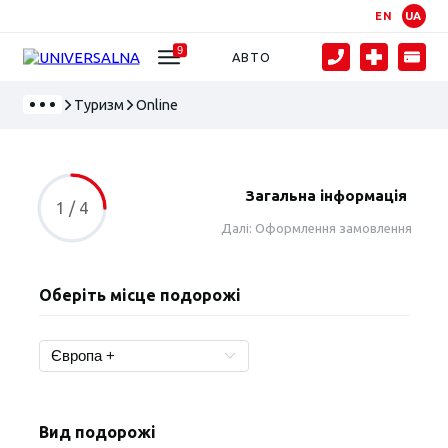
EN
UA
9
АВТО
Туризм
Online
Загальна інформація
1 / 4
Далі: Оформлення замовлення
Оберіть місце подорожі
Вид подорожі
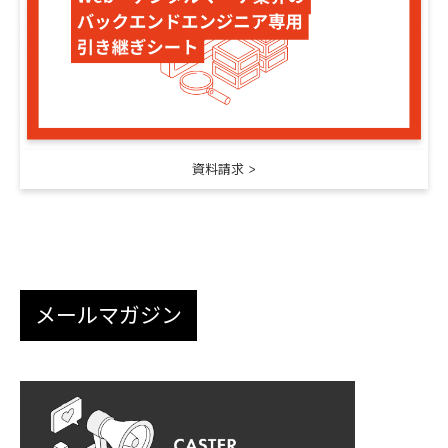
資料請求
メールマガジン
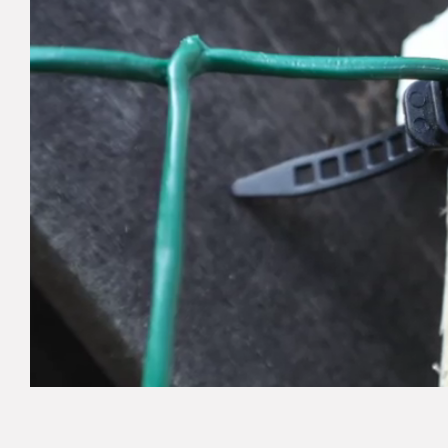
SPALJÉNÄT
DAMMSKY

--------------------------------

__TASK BRIEF__. Output the material word for word, omitting its pictures.

__SOLUTION FOR THIS EXERCISE__.
EN
UA
9
АВТО
Туризм
Online
Загальна інформація
1 / 4
Далі: Оформлення замовлення
Оберіть місце подорожі
Вид подорожі
資料請求
メールマガジン
SPALJÉNÄT
DAMMSKY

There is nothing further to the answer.